1. Field of the Invention
This invention relates generally to the deposition of silicon-containing films, and more particularly to the use of trisilane, Si3H8, in chemical vapor deposition processes for the deposition of thin silicon-containing films on various substrates.
2. Description of the Related Art
Silane (SiH4) is widely used in the semiconductor manufacturing industry to deposit silicon-containing (“Si-containing”) films by chemical vapor deposition (CVD). However, the deposition of very thin (e.g., about 150 Å or less) silicon-containing films using silane is very challenging, particularly over large area substrates. Very thin Si-containing films deposited using silane are often not continuous, due to an island-like film nucleation process, or have very rough surfaces due to the coalescence of island-like nuclei. In addition, the elemental composition of doped thin films is often not homogeneous in the cross-film and/or through-film directions because of differences in relative incorporation rates of the dopant elements. The resulting films do not exhibit uniform elemental concentrations and, therefore, do not exhibit uniform film physical properties across the surface and/or through the thickness of the film.
Deposition of such thin films with uniform elemental concentrations represents a serious challenge for vapor deposition processes that rely on conventional silicon sources, such as silane, as the silicon source precursor. Typical furnace-based deposition processes that utilize silane are generally unable to deposit continuous, smooth and homogeneous films having a thickness of 100 Å or less. Plasma-enhanced CVD processes typically have serious limitations for the deposition of homogeneous, continuous thin films with thicknesses below about 200 Å. U.S. Pat. No. 5,648,293 states that, for an amorphous silicon layer over a transistor gate insulator, when the film thickness is less than approximately 15 nanometers (150 Å), both decreased electron mobility and increased transistor threshold voltage result. Similarly, typical single wafer thermal CVD processes also suffer from an inability to deposit smooth, homogeneous thin film materials with a thickness of 150 Å or less.
Attempts to produce thin Si-containing films and incorporate them into devices have not been entirely satisfactory. For example, U.S. Pat. No. 6,194,237 discloses depositing a conductive layer of Si0.7Ge0.3 on SiO2, depositing another layer of SiO2 over the conductive layer, and then annealing so that the conductive layer forms quantum dots. The conductive layer is stated to have a thickness of 30 Å, but the wide variation in size and distribution for the resulting quantum dots indicates that the conductive layer was not deposited uniformly. Attempts to provide quantum dots of more uniform size and distribution have been disclosed, but typically involve high temperatures and/or more complicated deposition schemes, see, e.g., U.S. Pat. No. 6,235,618.
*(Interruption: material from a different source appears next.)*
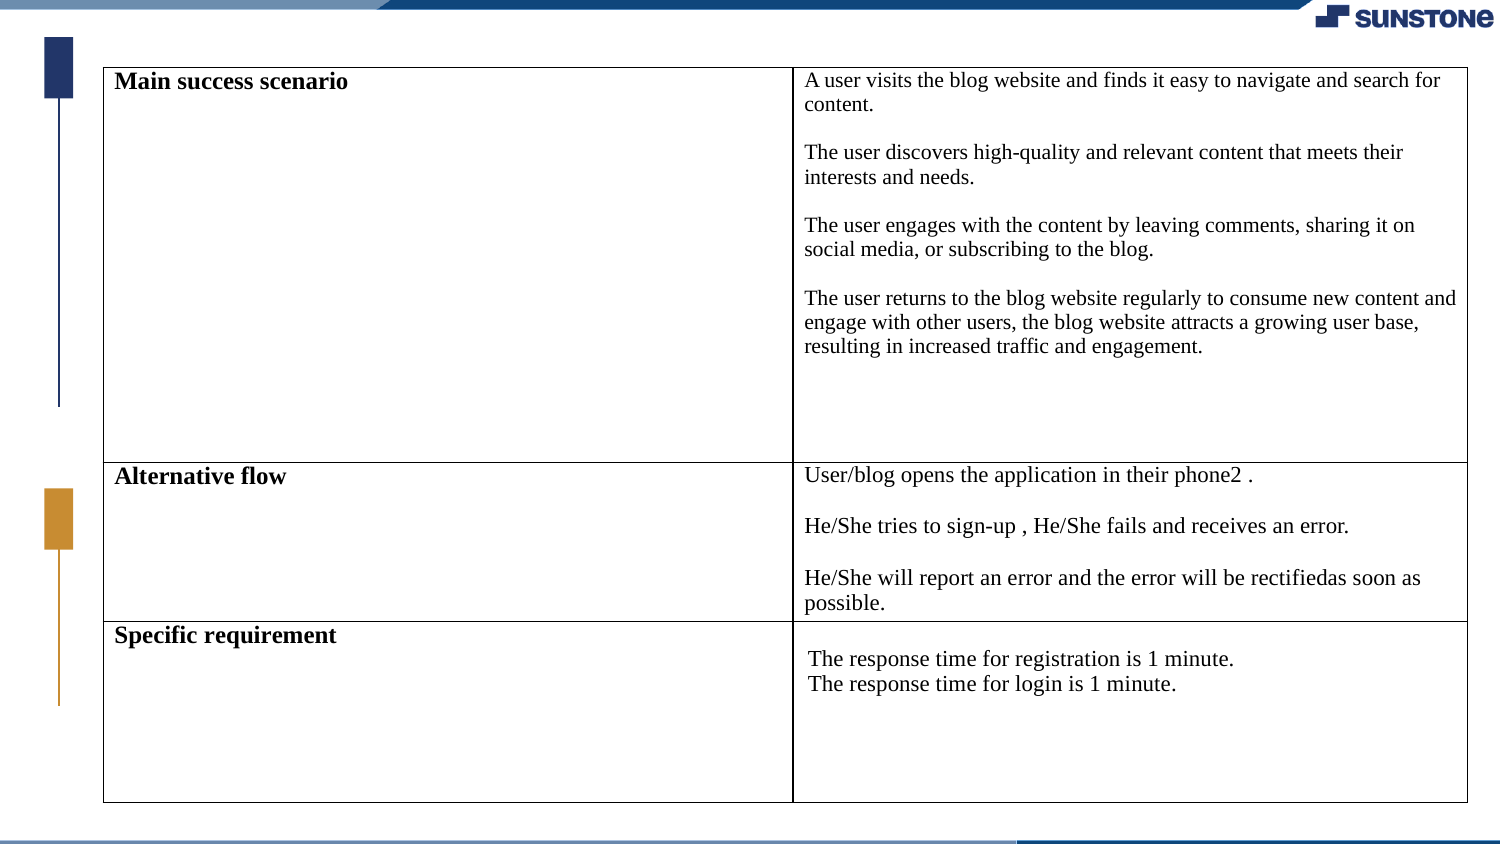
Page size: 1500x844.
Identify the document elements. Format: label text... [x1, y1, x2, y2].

Japanese Patent Application Disclosure No. H3-187215 discloses the use of pure disilane (free of silane and trisilane) in a thermal CVD device to deposit a film having a thickness of 180 Å; see also Japanese Publication No. 03187215 A. U.S. Pat. No. 5,789,030 discloses a low pressure CVD (“LPCVD”) method for depositing an in-situ doped silicon thin film that involves first depositing a very thin layer of silicon before introducing a dopant gas species to form the doped film. While the initial undoped layer is stated to be only several monolayers thick, the overall thickness of the layer is 500 Å to 2,000 Å, including the in situ doped portion.
The use of higher silanes such as disilane and trisilane is sometimes mentioned in the art as an alternative to the use of silane, but in most cases the only data reported concern the use of silane. Disilane (Si2H6) is known to be less stable than silane, and in deposition experiments employing disilane it was reported that disilane gives poor step coverage and that the deposition reaction is too violent to be controlled within the temperature range of 400° to 600° C., see U.S. Pat. No. 5,227,329. Trisilane is even less thermally stable than silane.
The ability to deposit very thin, smooth Si-containing films would satisfy a long-felt need and represent a significant advance in the art of semiconductor manufacturing, particularly for making future generations of microelectronic devices having ever-smaller circuit dimensions.